Collected data entries
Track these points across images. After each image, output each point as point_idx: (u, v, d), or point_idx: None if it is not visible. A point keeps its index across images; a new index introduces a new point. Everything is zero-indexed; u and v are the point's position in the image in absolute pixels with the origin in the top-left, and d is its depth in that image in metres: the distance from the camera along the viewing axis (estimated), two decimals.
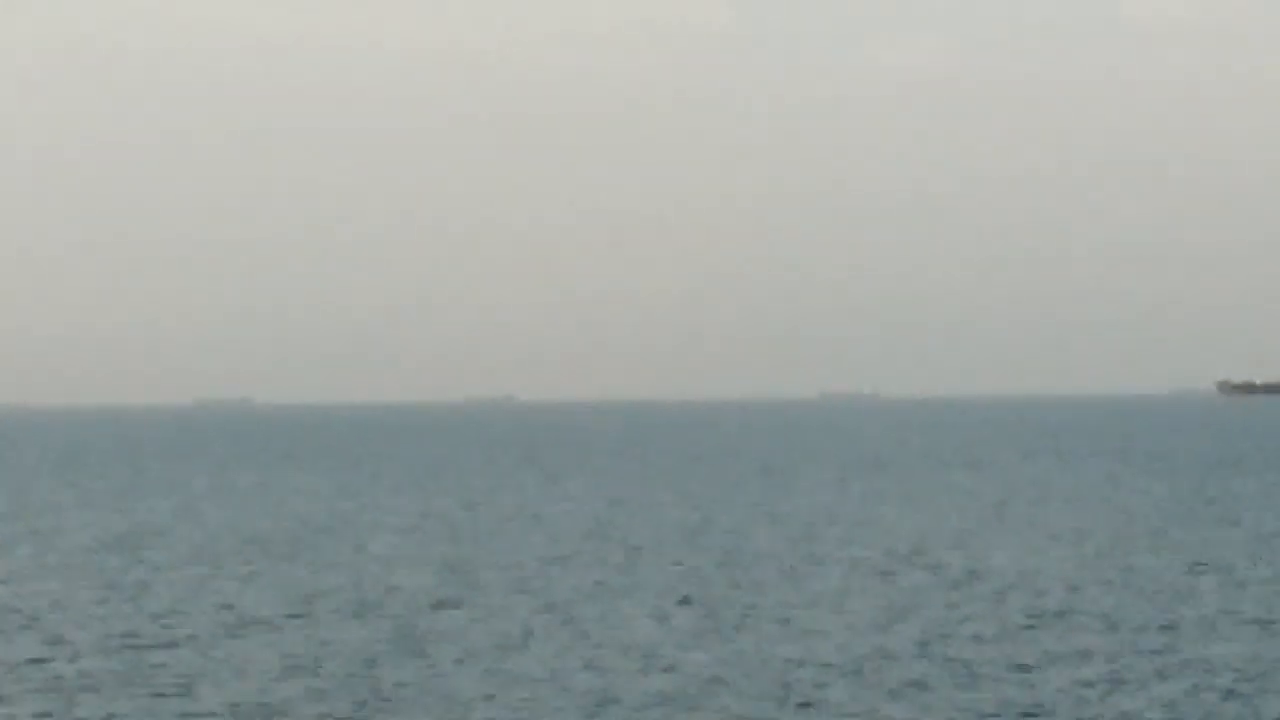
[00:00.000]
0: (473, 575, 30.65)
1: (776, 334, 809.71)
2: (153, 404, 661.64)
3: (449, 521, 46.43)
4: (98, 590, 28.35)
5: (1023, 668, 17.87)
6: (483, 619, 23.61)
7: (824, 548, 36.55)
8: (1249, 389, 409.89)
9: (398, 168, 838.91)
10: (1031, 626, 21.79)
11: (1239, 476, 66.80)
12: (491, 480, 72.58)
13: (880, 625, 22.32)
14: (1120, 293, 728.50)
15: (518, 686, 16.81)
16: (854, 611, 24.12)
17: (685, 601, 25.57)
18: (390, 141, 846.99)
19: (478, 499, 58.21)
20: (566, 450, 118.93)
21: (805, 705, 15.38)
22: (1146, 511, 47.18)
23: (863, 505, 52.45)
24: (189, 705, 15.50)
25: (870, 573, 30.40)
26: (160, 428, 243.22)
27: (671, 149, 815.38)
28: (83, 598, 27.04)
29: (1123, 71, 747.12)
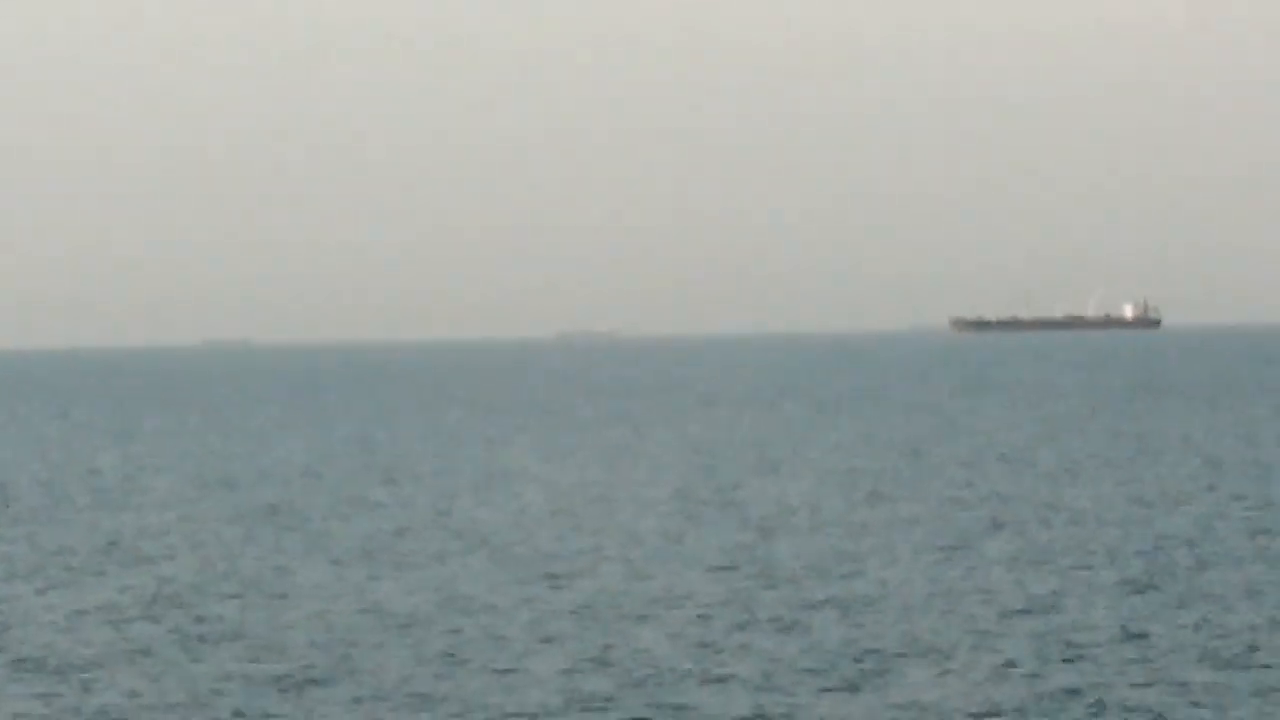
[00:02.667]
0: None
1: (510, 273, 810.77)
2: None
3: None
4: None
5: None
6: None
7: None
8: (981, 325, 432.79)
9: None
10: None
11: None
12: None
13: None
14: (857, 234, 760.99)
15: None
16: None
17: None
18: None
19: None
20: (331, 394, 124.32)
21: None
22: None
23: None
24: None
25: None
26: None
27: (396, 101, 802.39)
28: None
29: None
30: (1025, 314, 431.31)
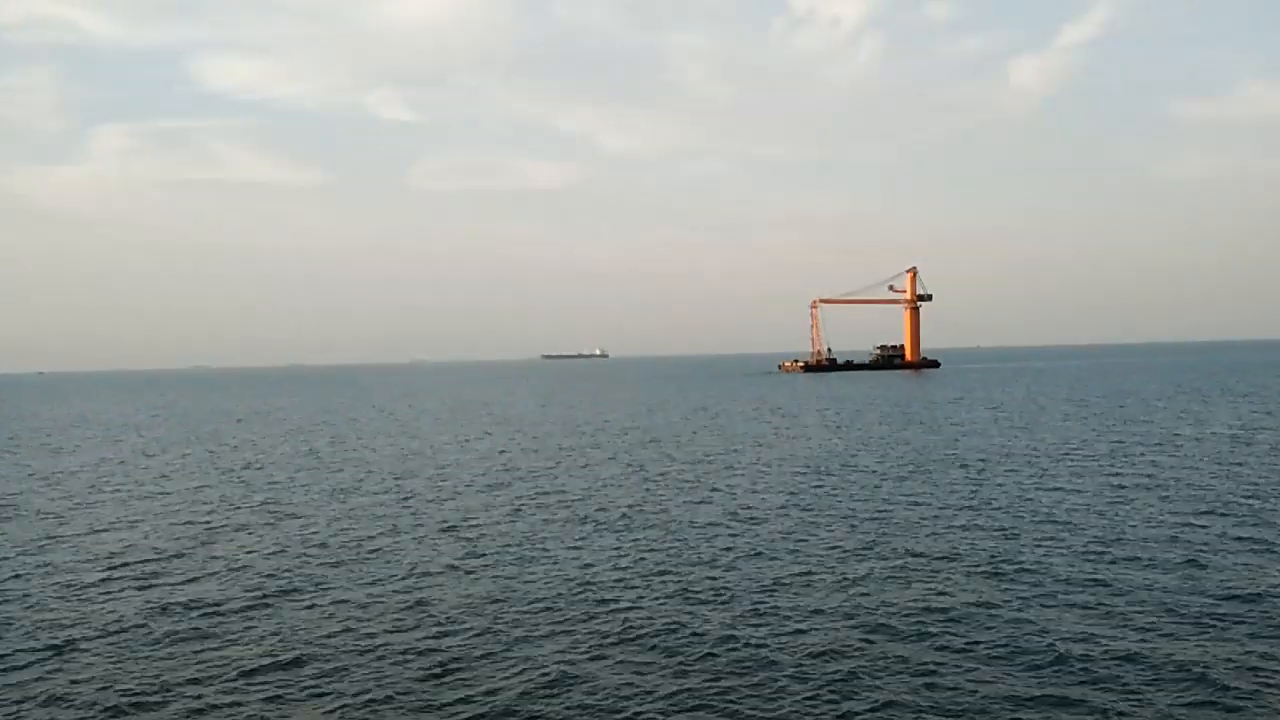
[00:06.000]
0: None
1: None
2: None
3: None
4: None
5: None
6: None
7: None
8: (557, 357, 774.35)
9: None
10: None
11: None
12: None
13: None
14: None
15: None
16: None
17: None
18: None
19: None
20: None
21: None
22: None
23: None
24: None
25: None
26: None
27: None
28: None
29: None
30: (553, 352, 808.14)
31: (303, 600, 24.98)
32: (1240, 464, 47.50)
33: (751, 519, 35.33)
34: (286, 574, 28.10)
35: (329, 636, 21.52)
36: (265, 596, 25.40)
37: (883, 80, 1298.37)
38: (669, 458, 57.62)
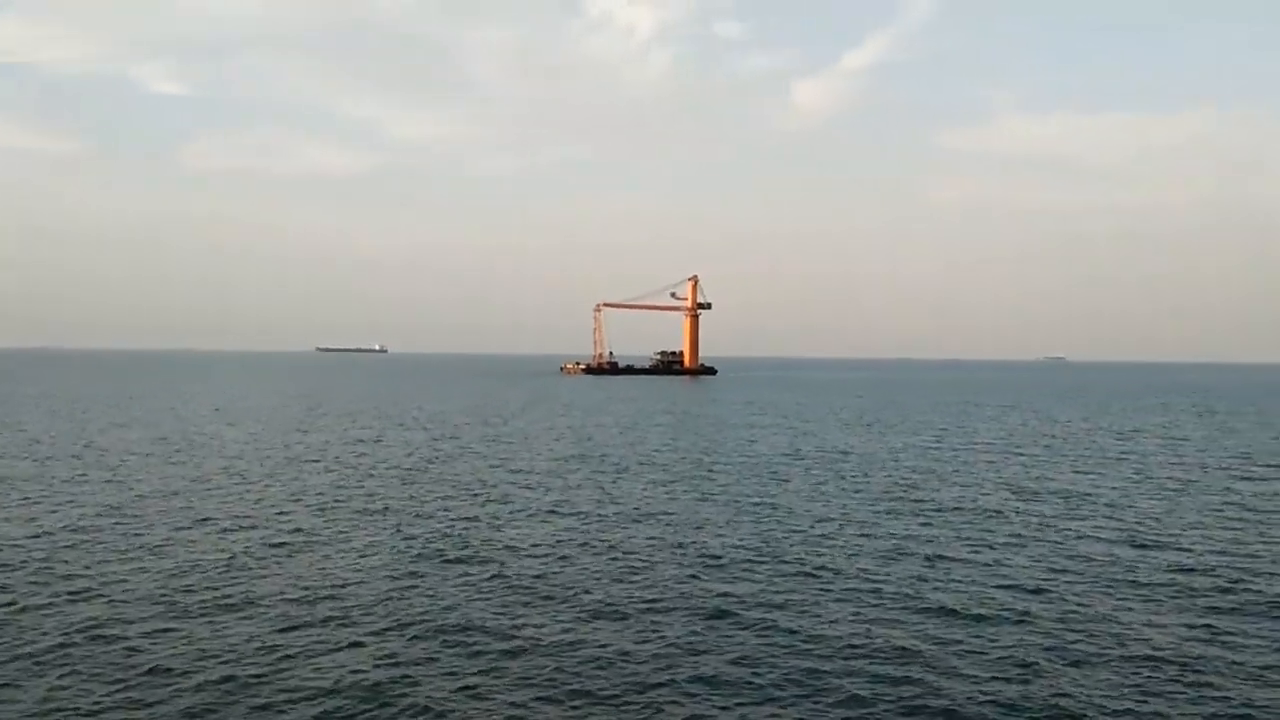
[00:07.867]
0: None
1: None
2: None
3: None
4: None
5: None
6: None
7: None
8: (335, 350, 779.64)
9: None
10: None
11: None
12: None
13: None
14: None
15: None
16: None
17: None
18: None
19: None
20: None
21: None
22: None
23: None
24: None
25: None
26: None
27: None
28: None
29: None
30: (329, 344, 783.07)
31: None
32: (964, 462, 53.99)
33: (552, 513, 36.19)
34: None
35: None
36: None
37: (676, 90, 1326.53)
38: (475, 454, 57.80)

What you need to do: Give the entries above again, exactly as written and free of images.

Exercise result:
Track these points across images. After each image, output each point as point_idx: (u, v, d), or point_idx: None if it is not visible. A point keeps its index across images; a new index introduces a new point. Everything is zero-indexed; u and v are the point's position in the image in absolute pixels with the origin in the top-left, and d is its depth in that image in metres: the distance from the camera along the viewing axis (estimated), two decimals.
[00:00.000]
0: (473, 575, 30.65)
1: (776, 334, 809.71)
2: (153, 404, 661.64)
3: (449, 521, 46.43)
4: (98, 590, 28.35)
5: (1023, 668, 17.87)
6: (483, 619, 23.61)
7: (824, 548, 36.55)
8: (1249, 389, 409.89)
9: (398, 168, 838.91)
10: (1031, 626, 21.79)
11: (1239, 476, 66.80)
12: (491, 480, 72.58)
13: (880, 625, 22.32)
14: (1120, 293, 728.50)
15: (518, 686, 16.81)
16: (854, 611, 24.12)
17: (685, 601, 25.57)
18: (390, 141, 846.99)
19: (478, 499, 58.21)
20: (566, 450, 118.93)
21: (805, 705, 15.38)
22: (1146, 511, 47.18)
23: (863, 505, 52.45)
24: (189, 705, 15.50)
25: (870, 573, 30.40)
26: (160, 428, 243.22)
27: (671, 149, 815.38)
28: (83, 598, 27.04)
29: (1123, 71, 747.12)
[00:02.667]
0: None
1: (510, 273, 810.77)
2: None
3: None
4: None
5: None
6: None
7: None
8: (981, 325, 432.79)
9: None
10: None
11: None
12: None
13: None
14: (857, 234, 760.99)
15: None
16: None
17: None
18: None
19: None
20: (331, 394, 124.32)
21: None
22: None
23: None
24: None
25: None
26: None
27: (396, 101, 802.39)
28: None
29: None
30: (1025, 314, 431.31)
[00:06.000]
0: None
1: None
2: None
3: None
4: None
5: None
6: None
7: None
8: (557, 357, 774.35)
9: None
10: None
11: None
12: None
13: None
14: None
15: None
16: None
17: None
18: None
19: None
20: None
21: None
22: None
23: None
24: None
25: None
26: None
27: None
28: None
29: None
30: (553, 352, 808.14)
31: (303, 600, 24.98)
32: (1240, 464, 47.50)
33: (751, 519, 35.33)
34: (286, 574, 28.10)
35: (329, 636, 21.52)
36: (265, 596, 25.40)
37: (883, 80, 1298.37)
38: (669, 458, 57.62)
[00:07.867]
0: None
1: None
2: None
3: None
4: None
5: None
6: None
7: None
8: (335, 350, 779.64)
9: None
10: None
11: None
12: None
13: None
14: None
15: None
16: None
17: None
18: None
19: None
20: None
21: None
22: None
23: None
24: None
25: None
26: None
27: None
28: None
29: None
30: (329, 344, 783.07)
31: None
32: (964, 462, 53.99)
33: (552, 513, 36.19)
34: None
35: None
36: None
37: (676, 90, 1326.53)
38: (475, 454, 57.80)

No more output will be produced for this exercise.